----- Dataset excerpts -----
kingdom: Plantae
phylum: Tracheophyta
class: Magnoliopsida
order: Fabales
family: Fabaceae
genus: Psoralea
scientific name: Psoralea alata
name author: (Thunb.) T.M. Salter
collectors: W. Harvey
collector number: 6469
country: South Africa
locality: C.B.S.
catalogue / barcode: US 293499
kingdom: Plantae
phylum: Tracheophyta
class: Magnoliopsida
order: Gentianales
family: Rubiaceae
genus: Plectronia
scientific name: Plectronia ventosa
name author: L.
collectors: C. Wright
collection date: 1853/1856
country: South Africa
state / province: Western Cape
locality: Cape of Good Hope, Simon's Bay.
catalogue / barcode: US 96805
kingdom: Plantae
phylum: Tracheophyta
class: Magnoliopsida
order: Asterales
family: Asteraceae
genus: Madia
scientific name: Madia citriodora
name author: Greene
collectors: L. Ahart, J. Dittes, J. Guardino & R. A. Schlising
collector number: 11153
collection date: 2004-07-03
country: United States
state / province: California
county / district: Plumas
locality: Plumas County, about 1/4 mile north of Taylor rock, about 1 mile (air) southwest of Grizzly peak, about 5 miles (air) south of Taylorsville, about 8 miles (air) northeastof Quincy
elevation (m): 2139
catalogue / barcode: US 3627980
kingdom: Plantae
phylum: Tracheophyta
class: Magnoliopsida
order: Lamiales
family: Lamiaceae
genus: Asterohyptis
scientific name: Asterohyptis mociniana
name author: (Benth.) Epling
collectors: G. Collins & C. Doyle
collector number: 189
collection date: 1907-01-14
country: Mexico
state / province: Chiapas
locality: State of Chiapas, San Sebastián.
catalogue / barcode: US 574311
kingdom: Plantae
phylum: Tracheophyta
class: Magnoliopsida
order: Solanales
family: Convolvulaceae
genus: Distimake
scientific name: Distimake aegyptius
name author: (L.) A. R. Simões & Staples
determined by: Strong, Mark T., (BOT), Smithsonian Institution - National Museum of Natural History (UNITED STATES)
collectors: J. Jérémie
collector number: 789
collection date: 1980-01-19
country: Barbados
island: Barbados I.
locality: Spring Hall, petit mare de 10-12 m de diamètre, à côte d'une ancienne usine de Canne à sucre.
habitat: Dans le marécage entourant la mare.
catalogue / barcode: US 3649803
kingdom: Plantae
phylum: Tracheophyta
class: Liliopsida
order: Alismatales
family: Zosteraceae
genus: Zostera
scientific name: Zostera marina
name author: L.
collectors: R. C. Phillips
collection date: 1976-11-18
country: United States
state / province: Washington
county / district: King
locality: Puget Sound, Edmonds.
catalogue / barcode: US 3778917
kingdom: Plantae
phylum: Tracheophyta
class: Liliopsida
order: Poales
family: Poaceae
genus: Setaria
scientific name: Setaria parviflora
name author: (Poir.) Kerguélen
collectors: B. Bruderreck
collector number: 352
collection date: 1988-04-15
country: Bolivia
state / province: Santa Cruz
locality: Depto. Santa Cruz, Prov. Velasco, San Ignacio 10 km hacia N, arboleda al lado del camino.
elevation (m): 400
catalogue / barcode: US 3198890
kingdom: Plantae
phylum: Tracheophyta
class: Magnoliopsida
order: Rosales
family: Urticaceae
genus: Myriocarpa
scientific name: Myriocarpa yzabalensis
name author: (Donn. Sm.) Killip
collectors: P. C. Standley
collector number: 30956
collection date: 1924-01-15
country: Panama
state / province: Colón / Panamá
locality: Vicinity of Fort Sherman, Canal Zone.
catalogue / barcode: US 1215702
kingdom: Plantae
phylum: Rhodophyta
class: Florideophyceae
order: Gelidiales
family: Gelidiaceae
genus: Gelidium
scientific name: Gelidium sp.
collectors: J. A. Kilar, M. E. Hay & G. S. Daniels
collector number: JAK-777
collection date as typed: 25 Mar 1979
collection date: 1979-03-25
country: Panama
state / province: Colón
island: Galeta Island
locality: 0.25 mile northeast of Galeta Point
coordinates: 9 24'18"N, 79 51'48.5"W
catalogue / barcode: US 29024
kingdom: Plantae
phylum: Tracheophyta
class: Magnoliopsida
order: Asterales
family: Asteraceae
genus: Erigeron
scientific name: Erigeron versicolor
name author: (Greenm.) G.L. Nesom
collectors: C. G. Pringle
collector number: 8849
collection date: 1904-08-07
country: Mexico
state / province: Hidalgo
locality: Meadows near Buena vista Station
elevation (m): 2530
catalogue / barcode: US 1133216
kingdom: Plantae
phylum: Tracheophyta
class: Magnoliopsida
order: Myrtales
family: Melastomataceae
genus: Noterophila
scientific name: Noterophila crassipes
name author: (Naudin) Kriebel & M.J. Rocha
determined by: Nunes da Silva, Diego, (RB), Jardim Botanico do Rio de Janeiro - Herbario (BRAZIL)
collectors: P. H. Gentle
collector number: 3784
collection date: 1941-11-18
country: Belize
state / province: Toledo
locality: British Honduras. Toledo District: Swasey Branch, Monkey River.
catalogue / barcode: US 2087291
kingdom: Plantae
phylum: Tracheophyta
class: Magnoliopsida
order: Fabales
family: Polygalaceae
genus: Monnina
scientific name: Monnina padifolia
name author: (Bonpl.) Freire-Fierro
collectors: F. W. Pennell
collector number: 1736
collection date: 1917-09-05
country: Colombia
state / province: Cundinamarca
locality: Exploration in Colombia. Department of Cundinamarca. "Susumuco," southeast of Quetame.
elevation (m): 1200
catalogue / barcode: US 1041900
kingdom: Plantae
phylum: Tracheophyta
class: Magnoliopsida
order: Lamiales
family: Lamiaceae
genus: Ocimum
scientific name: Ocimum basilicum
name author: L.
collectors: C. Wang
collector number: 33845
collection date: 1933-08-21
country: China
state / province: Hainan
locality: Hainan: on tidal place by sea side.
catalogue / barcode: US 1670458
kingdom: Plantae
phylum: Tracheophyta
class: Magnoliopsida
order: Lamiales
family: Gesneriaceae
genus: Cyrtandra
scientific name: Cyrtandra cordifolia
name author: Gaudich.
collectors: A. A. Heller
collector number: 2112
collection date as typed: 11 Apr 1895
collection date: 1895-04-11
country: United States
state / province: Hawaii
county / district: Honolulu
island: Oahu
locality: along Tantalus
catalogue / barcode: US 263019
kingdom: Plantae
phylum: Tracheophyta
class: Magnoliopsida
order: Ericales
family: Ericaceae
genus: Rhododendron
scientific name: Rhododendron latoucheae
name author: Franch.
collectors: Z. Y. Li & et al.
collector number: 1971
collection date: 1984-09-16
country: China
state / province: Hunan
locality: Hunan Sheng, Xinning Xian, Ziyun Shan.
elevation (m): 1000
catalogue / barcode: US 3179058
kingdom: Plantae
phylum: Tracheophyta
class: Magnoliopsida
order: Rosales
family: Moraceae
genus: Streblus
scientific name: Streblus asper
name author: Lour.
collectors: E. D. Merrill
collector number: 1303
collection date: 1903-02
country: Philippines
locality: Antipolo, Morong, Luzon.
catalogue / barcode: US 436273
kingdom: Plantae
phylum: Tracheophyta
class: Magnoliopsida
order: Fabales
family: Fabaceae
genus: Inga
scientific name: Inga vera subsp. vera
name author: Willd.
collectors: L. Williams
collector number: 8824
-----
Reproduce every line of the listing above, swapping "locality" for "site" wherever it appears and changing nothing else.

# [In response]
kingdom: Plantae
phylum: Tracheophyta
class: Magnoliopsida
order: Fabales
family: Fabaceae
genus: Psoralea
scientific name: Psoralea alata
name author: (Thunb.) T.M. Salter
collectors: W. Harvey
collector number: 6469
country: South Africa
site: C.B.S.
catalogue / barcode: US 293499
kingdom: Plantae
phylum: Tracheophyta
class: Magnoliopsida
order: Gentianales
family: Rubiaceae
genus: Plectronia
scientific name: Plectronia ventosa
name author: L.
collectors: C. Wright
collection date: 1853/1856
country: South Africa
state / province: Western Cape
site: Cape of Good Hope, Simon's Bay.
catalogue / barcode: US 96805
kingdom: Plantae
phylum: Tracheophyta
class: Magnoliopsida
order: Asterales
family: Asteraceae
genus: Madia
scientific name: Madia citriodora
name author: Greene
collectors: L. Ahart, J. Dittes, J. Guardino & R. A. Schlising
collector number: 11153
collection date: 2004-07-03
country: United States
state / province: California
county / district: Plumas
site: Plumas County, about 1/4 mile north of Taylor rock, about 1 mile (air) southwest of Grizzly peak, about 5 miles (air) south of Taylorsville, about 8 miles (air) northeastof Quincy
elevation (m): 2139
catalogue / barcode: US 3627980
kingdom: Plantae
phylum: Tracheophyta
class: Magnoliopsida
order: Lamiales
family: Lamiaceae
genus: Asterohyptis
scientific name: Asterohyptis mociniana
name author: (Benth.) Epling
collectors: G. Collins & C. Doyle
collector number: 189
collection date: 1907-01-14
country: Mexico
state / province: Chiapas
site: State of Chiapas, San Sebastián.
catalogue / barcode: US 574311
kingdom: Plantae
phylum: Tracheophyta
class: Magnoliopsida
order: Solanales
family: Convolvulaceae
genus: Distimake
scientific name: Distimake aegyptius
name author: (L.) A. R. Simões & Staples
determined by: Strong, Mark T., (BOT), Smithsonian Institution - National Museum of Natural History (UNITED STATES)
collectors: J. Jérémie
collector number: 789
collection date: 1980-01-19
country: Barbados
island: Barbados I.
site: Spring Hall, petit mare de 10-12 m de diamètre, à côte d'une ancienne usine de Canne à sucre.
habitat: Dans le marécage entourant la mare.
catalogue / barcode: US 3649803
kingdom: Plantae
phylum: Tracheophyta
class: Liliopsida
order: Alismatales
family: Zosteraceae
genus: Zostera
scientific name: Zostera marina
name author: L.
collectors: R. C. Phillips
collection date: 1976-11-18
country: United States
state / province: Washington
county / district: King
site: Puget Sound, Edmonds.
catalogue / barcode: US 3778917
kingdom: Plantae
phylum: Tracheophyta
class: Liliopsida
order: Poales
family: Poaceae
genus: Setaria
scientific name: Setaria parviflora
name author: (Poir.) Kerguélen
collectors: B. Bruderreck
collector number: 352
collection date: 1988-04-15
country: Bolivia
state / province: Santa Cruz
site: Depto. Santa Cruz, Prov. Velasco, San Ignacio 10 km hacia N, arboleda al lado del camino.
elevation (m): 400
catalogue / barcode: US 3198890
kingdom: Plantae
phylum: Tracheophyta
class: Magnoliopsida
order: Rosales
family: Urticaceae
genus: Myriocarpa
scientific name: Myriocarpa yzabalensis
name author: (Donn. Sm.) Killip
collectors: P. C. Standley
collector number: 30956
collection date: 1924-01-15
country: Panama
state / province: Colón / Panamá
site: Vicinity of Fort Sherman, Canal Zone.
catalogue / barcode: US 1215702
kingdom: Plantae
phylum: Rhodophyta
class: Florideophyceae
order: Gelidiales
family: Gelidiaceae
genus: Gelidium
scientific name: Gelidium sp.
collectors: J. A. Kilar, M. E. Hay & G. S. Daniels
collector number: JAK-777
collection date as typed: 25 Mar 1979
collection date: 1979-03-25
country: Panama
state / province: Colón
island: Galeta Island
site: 0.25 mile northeast of Galeta Point
coordinates: 9 24'18"N, 79 51'48.5"W
catalogue / barcode: US 29024
kingdom: Plantae
phylum: Tracheophyta
class: Magnoliopsida
order: Asterales
family: Asteraceae
genus: Erigeron
scientific name: Erigeron versicolor
name author: (Greenm.) G.L. Nesom
collectors: C. G. Pringle
collector number: 8849
collection date: 1904-08-07
country: Mexico
state / province: Hidalgo
site: Meadows near Buena vista Station
elevation (m): 2530
catalogue / barcode: US 1133216
kingdom: Plantae
phylum: Tracheophyta
class: Magnoliopsida
order: Myrtales
family: Melastomataceae
genus: Noterophila
scientific name: Noterophila crassipes
name author: (Naudin) Kriebel & M.J. Rocha
determined by: Nunes da Silva, Diego, (RB), Jardim Botanico do Rio de Janeiro - Herbario (BRAZIL)
collectors: P. H. Gentle
collector number: 3784
collection date: 1941-11-18
country: Belize
state / province: Toledo
site: British Honduras. Toledo District: Swasey Branch, Monkey River.
catalogue / barcode: US 2087291
kingdom: Plantae
phylum: Tracheophyta
class: Magnoliopsida
order: Fabales
family: Polygalaceae
genus: Monnina
scientific name: Monnina padifolia
name author: (Bonpl.) Freire-Fierro
collectors: F. W. Pennell
collector number: 1736
collection date: 1917-09-05
country: Colombia
state / province: Cundinamarca
site: Exploration in Colombia. Department of Cundinamarca. "Susumuco," southeast of Quetame.
elevation (m): 1200
catalogue / barcode: US 1041900
kingdom: Plantae
phylum: Tracheophyta
class: Magnoliopsida
order: Lamiales
family: Lamiaceae
genus: Ocimum
scientific name: Ocimum basilicum
name author: L.
collectors: C. Wang
collector number: 33845
collection date: 1933-08-21
country: China
state / province: Hainan
site: Hainan: on tidal place by sea side.
catalogue / barcode: US 1670458
kingdom: Plantae
phylum: Tracheophyta
class: Magnoliopsida
order: Lamiales
family: Gesneriaceae
genus: Cyrtandra
scientific name: Cyrtandra cordifolia
name author: Gaudich.
collectors: A. A. Heller
collector number: 2112
collection date as typed: 11 Apr 1895
collection date: 1895-04-11
country: United States
state / province: Hawaii
county / district: Honolulu
island: Oahu
site: along Tantalus
catalogue / barcode: US 263019
kingdom: Plantae
phylum: Tracheophyta
class: Magnoliopsida
order: Ericales
family: Ericaceae
genus: Rhododendron
scientific name: Rhododendron latoucheae
name author: Franch.
collectors: Z. Y. Li & et al.
collector number: 1971
collection date: 1984-09-16
country: China
state / province: Hunan
site: Hunan Sheng, Xinning Xian, Ziyun Shan.
elevation (m): 1000
catalogue / barcode: US 3179058
kingdom: Plantae
phylum: Tracheophyta
class: Magnoliopsida
order: Rosales
family: Moraceae
genus: Streblus
scientific name: Streblus asper
name author: Lour.
collectors: E. D. Merrill
collector number: 1303
collection date: 1903-02
country: Philippines
site: Antipolo, Morong, Luzon.
catalogue / barcode: US 436273
kingdom: Plantae
phylum: Tracheophyta
class: Magnoliopsida
order: Fabales
family: Fabaceae
genus: Inga
scientific name: Inga vera subsp. vera
name author: Willd.
collectors: L. Williams
collector number: 8824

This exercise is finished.